_Data records_
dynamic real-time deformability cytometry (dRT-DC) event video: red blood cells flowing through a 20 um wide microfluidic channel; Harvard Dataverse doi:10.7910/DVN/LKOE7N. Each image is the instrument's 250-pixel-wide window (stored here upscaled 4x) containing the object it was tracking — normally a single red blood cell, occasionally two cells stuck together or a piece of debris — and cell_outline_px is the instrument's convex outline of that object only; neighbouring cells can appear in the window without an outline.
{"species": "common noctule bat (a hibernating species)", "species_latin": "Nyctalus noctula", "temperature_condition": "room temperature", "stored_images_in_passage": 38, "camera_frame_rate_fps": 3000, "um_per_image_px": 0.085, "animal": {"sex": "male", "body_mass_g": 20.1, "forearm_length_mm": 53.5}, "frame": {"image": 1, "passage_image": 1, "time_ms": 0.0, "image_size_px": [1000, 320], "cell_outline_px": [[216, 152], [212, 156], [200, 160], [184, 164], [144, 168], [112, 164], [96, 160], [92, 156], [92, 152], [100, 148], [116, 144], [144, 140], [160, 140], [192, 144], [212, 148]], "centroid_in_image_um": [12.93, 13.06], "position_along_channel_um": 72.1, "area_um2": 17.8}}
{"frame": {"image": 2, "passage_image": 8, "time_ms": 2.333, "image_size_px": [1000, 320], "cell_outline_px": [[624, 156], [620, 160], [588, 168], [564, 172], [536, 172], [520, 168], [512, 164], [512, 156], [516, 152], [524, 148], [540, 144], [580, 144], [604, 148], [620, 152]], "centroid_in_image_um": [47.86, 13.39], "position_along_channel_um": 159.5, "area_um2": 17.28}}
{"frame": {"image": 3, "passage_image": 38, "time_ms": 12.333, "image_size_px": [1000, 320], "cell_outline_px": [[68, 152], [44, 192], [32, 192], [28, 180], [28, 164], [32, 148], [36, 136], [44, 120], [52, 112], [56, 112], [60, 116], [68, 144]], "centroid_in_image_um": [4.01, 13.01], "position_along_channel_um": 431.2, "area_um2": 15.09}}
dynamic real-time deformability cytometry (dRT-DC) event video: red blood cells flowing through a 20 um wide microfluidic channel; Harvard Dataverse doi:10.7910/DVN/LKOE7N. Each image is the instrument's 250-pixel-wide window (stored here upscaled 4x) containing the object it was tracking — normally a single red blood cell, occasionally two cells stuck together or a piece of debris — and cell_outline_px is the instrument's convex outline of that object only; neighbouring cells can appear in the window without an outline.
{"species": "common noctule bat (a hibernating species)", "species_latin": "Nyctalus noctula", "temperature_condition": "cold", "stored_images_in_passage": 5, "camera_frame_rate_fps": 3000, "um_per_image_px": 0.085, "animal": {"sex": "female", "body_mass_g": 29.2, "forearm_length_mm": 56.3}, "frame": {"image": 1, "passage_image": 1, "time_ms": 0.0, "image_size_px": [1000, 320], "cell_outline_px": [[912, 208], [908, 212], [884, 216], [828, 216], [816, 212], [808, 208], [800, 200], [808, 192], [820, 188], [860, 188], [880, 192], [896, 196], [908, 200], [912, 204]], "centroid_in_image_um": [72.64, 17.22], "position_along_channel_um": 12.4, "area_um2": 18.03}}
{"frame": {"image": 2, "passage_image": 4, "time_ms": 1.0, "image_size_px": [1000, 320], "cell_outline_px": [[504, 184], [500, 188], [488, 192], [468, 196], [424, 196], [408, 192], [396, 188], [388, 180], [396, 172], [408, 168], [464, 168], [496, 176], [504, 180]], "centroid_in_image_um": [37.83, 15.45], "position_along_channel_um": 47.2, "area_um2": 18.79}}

_Your task_
Return the entries above exactly, each one complete.

_The response_
dynamic real-time deformability cytometry (dRT-DC) event video: red blood cells flowing through a 20 um wide microfluidic channel; Harvard Dataverse doi:10.7910/DVN/LKOE7N. Each image is the instrument's 250-pixel-wide window (stored here upscaled 4x) containing the object it was tracking — normally a single red blood cell, occasionally two cells stuck together or a piece of debris — and cell_outline_px is the instrument's convex outline of that object only; neighbouring cells can appear in the window without an outline.
{"species": "common noctule bat (a hibernating species)", "species_latin": "Nyctalus noctula", "temperature_condition": "room temperature", "stored_images_in_passage": 38, "camera_frame_rate_fps": 3000, "um_per_image_px": 0.085, "animal": {"sex": "male", "body_mass_g": 20.1, "forearm_length_mm": 53.5}, "frame": {"image": 1, "passage_image": 1, "time_ms": 0.0, "image_size_px": [1000, 320], "cell_outline_px": [[216, 152], [212, 156], [200, 160], [184, 164], [144, 168], [112, 164], [96, 160], [92, 156], [92, 152], [100, 148], [116, 144], [144, 140], [160, 140], [192, 144], [212, 148]], "centroid_in_image_um": [12.93, 13.06], "position_along_channel_um": 72.1, "area_um2": 17.8}}
{"frame": {"image": 2, "passage_image": 8, "time_ms": 2.333, "image_size_px": [1000, 320], "cell_outline_px": [[624, 156], [620, 160], [588, 168], [564, 172], [536, 172], [520, 168], [512, 164], [512, 156], [516, 152], [524, 148], [540, 144], [580, 144], [604, 148], [620, 152]], "centroid_in_image_um": [47.86, 13.39], "position_along_channel_um": 159.5, "area_um2": 17.28}}
{"frame": {"image": 3, "passage_image": 38, "time_ms": 12.333, "image_size_px": [1000, 320], "cell_outline_px": [[68, 152], [44, 192], [32, 192], [28, 180], [28, 164], [32, 148], [36, 136], [44, 120], [52, 112], [56, 112], [60, 116], [68, 144]], "centroid_in_image_um": [4.01, 13.01], "position_along_channel_um": 431.2, "area_um2": 15.09}}
dynamic real-time deformability cytometry (dRT-DC) event video: red blood cells flowing through a 20 um wide microfluidic channel; Harvard Dataverse doi:10.7910/DVN/LKOE7N. Each image is the instrument's 250-pixel-wide window (stored here upscaled 4x) containing the object it was tracking — normally a single red blood cell, occasionally two cells stuck together or a piece of debris — and cell_outline_px is the instrument's convex outline of that object only; neighbouring cells can appear in the window without an outline.
{"species": "common noctule bat (a hibernating species)", "species_latin": "Nyctalus noctula", "temperature_condition": "cold", "stored_images_in_passage": 5, "camera_frame_rate_fps": 3000, "um_per_image_px": 0.085, "animal": {"sex": "female", "body_mass_g": 29.2, "forearm_length_mm": 56.3}, "frame": {"image": 1, "passage_image": 1, "time_ms": 0.0, "image_size_px": [1000, 320], "cell_outline_px": [[912, 208], [908, 212], [884, 216], [828, 216], [816, 212], [808, 208], [800, 200], [808, 192], [820, 188], [860, 188], [880, 192], [896, 196], [908, 200], [912, 204]], "centroid_in_image_um": [72.64, 17.22], "position_along_channel_um": 12.4, "area_um2": 18.03}}
{"frame": {"image": 2, "passage_image": 4, "time_ms": 1.0, "image_size_px": [1000, 320], "cell_outline_px": [[504, 184], [500, 188], [488, 192], [468, 196], [424, 196], [408, 192], [396, 188], [388, 180], [396, 172], [408, 168], [464, 168], [496, 176], [504, 180]], "centroid_in_image_um": [37.83, 15.45], "position_along_channel_um": 47.2, "area_um2": 18.79}}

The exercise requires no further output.